The Action Again Is Overseas as Foreign Markets Bounce Back
After a gut-wrenching spring plunge, many foreign stock markets have returned to a familiar pattern: They're sharply outpacing the U.S. market.
Hong Kong's main stock index, the Hang Seng, hit a six-year high last week. India's Sensex index has rebounded 27% since mid-June, and the French market's CAC index has risen 9.3% in the same period.
By contrast, the U.S. Standard & Poor's 500 index has inched up 3.6% from its mid-June low.
Analysts say the snapback overseas, while many U.S. stocks tread water, is a barometer of global investors' expectations for economic and corporate profit growth in the foreseeable future.
With U.S. economic growth showing signs of slowing, as evidenced by the Federal Reserve's decision to pause last week in its credit-tightening campaign, some investors are betting that they can find hotter stock prospects abroad.
"In Asia, in particular, people are focusing on growth in their own economies," said Clark Winter, global investment strategist for Citigroup Private Bank in New York.
Fear of rising interest rates had been a key trigger of the mid-May to mid-June dive in stocks worldwide. Even though rates are expected to continue rising in many countries overseas, investors appear to be less worried now that higher rates could choke off growth abroad.
Japan's central bank began to tighten credit in July after years of holding short-term interest rates near zero.
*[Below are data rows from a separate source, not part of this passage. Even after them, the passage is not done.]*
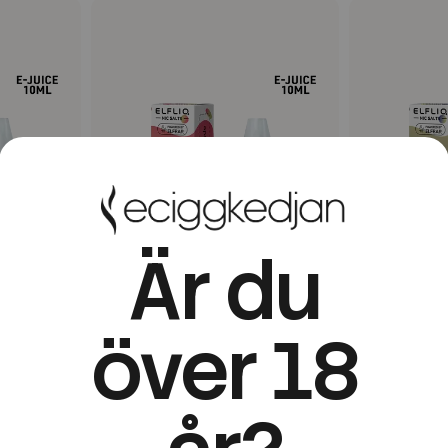
Är du
över 18
Elfbar
Elfbar
Juice |
Elfliq | Kiwi Passion Fruit
Elfliq | Blu
t Datum
Guava | 10ml E-Juice | OBS!!
10ml E-Juice
Kort/Utgånget Datum
Kort/Utgån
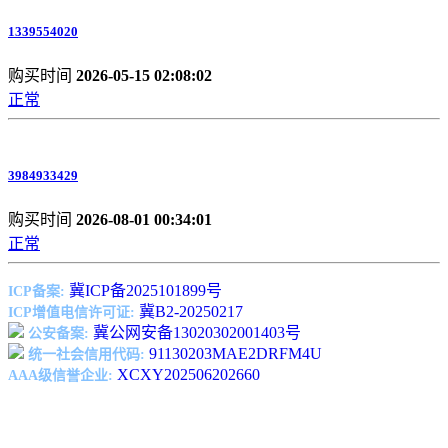
1339554020
购买时间
2026-05-15 02:08:02
正常
3984933429
购买时间
2026-08-01 00:34:01
正常
冀ICP备2025101899号
ICP备案:
冀B2-20250217
ICP增值电信许可证:
冀公网安备13020302001403号
公安备案:
91130203MAE2DRFM4U
统一社会信用代码:
XCXY202506202660
AAA级信誉企业:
Yet commercial bank lending rose in July at the fastest pace in more than five years, the Bank of Japan said last week.
Although Japan's Nikkei stock index is down 1.6% year to date, it has jumped 11.5% since mid-June and on Monday reached its highest level since May 30.
In Europe, major stock markets have held on to their summer gains even though the European Central Bank raised its benchmark interest rate to 3% from 2.75% on Aug. 3 and hinted that another increase might come in the fall if the region's economic expansion remained on track.
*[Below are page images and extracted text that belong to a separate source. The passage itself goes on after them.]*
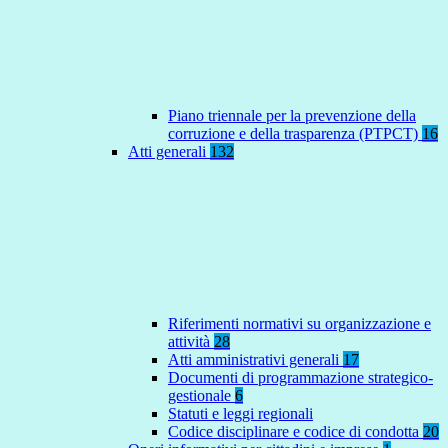
Piano triennale per la prevenzione della
corruzione e della trasparenza (PTPCT)
16
Atti generali
132
Riferimenti normativi su organizzazione e
attività
28
Atti amministrativi generali
17
Documenti di programmazione strategico-
gestionale
6
Statuti e leggi regionali
Codice disciplinare e codice di condotta
20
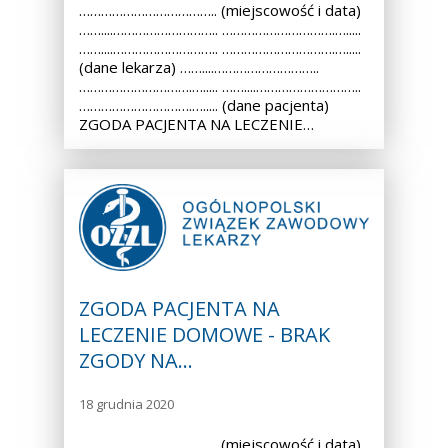
……………………………….. (miejscowość i data)
……....……………………….. ………………………….….....
……....……………………….. ………………………….….....
(dane lekarza) ……....………………………..
………………………….…..... ……....………………………..
………………………….…..... (dane pacjenta)
ZGODA PACJENTA NA LECZENIE…
ZGODA PACJENTA NA
LECZENIE DOMOWE - BRAK
ZGODY NA…
18 grudnia 2020
……………………………….. (miejscowość i data)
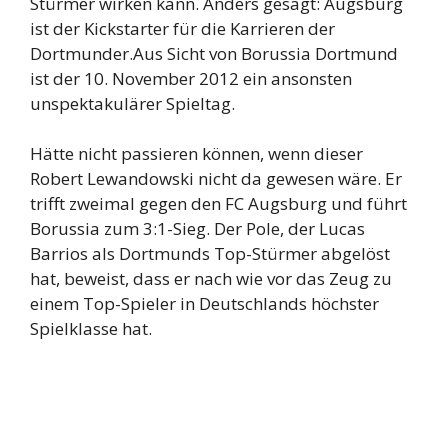
Stürmer wirken kann. Anders gesagt: Augsburg
ist der Kickstarter für die Karrieren der
Dortmunder.Aus Sicht von Borussia Dortmund
ist der 10. November 2012 ein ansonsten
unspektakulärer Spieltag.
Hätte nicht passieren können, wenn dieser
Robert Lewandowski nicht da gewesen wäre. Er
trifft zweimal gegen den FC Augsburg und führt
Borussia zum 3:1-Sieg. Der Pole, der Lucas
Barrios als Dortmunds Top-Stürmer abgelöst
hat, beweist, dass er nach wie vor das Zeug zu
einem Top-Spieler in Deutschlands höchster
Spielklasse hat.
The hunt for growth also has brought investors back to markets of emerging economies such as India, Mexico and Russia, many of which have generated spectacular stock returns since 2000.
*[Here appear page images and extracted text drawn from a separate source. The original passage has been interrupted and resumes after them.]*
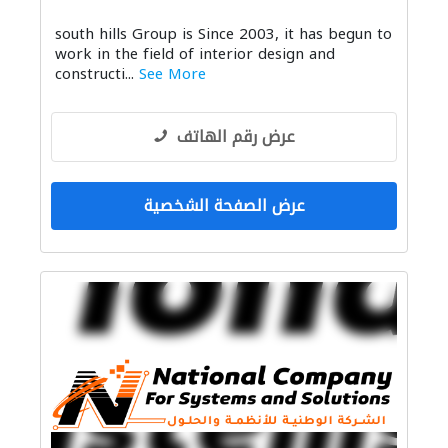
الصيانة المعلوماتية
south hills Group is Since 2003, it has begun to
توصيل الكابلات وتركيب الشبكات
work in the field of interior design and
الديكور الداخلي
منتجات خشبية
constructi...
See More
التصميم المعماري
عرض رقم الهاتف
عرض الصفحة الشخصية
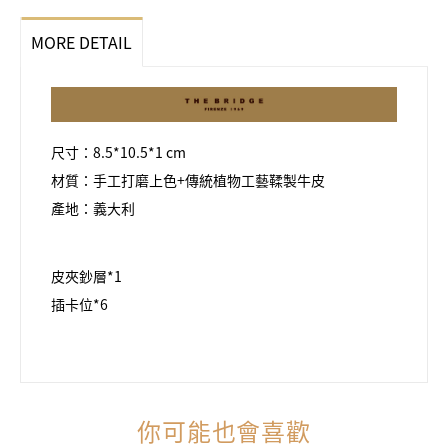
MORE DETAIL
尺寸：8.5*10.5*1 cm
材質：手工打磨上色+傳統植物工藝鞣製牛皮
產地：義大利
皮夾鈔層*1
插卡位*6
你可能也會喜歡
U.S.- and Europe-based mutual funds that invest in emerging markets had a net cash inflow of $373 million in the seven days ended Wednesday, according to Emerging Portfolio Fund Research in Cambridge, Mass. That's the largest weekly inflow since mid-May, just before stock prices began to tumble, said Cameron Brandt, global markets analyst at the firm. The funds tracked by Emerging Portfolio Fund Research have total assets of $122 billion.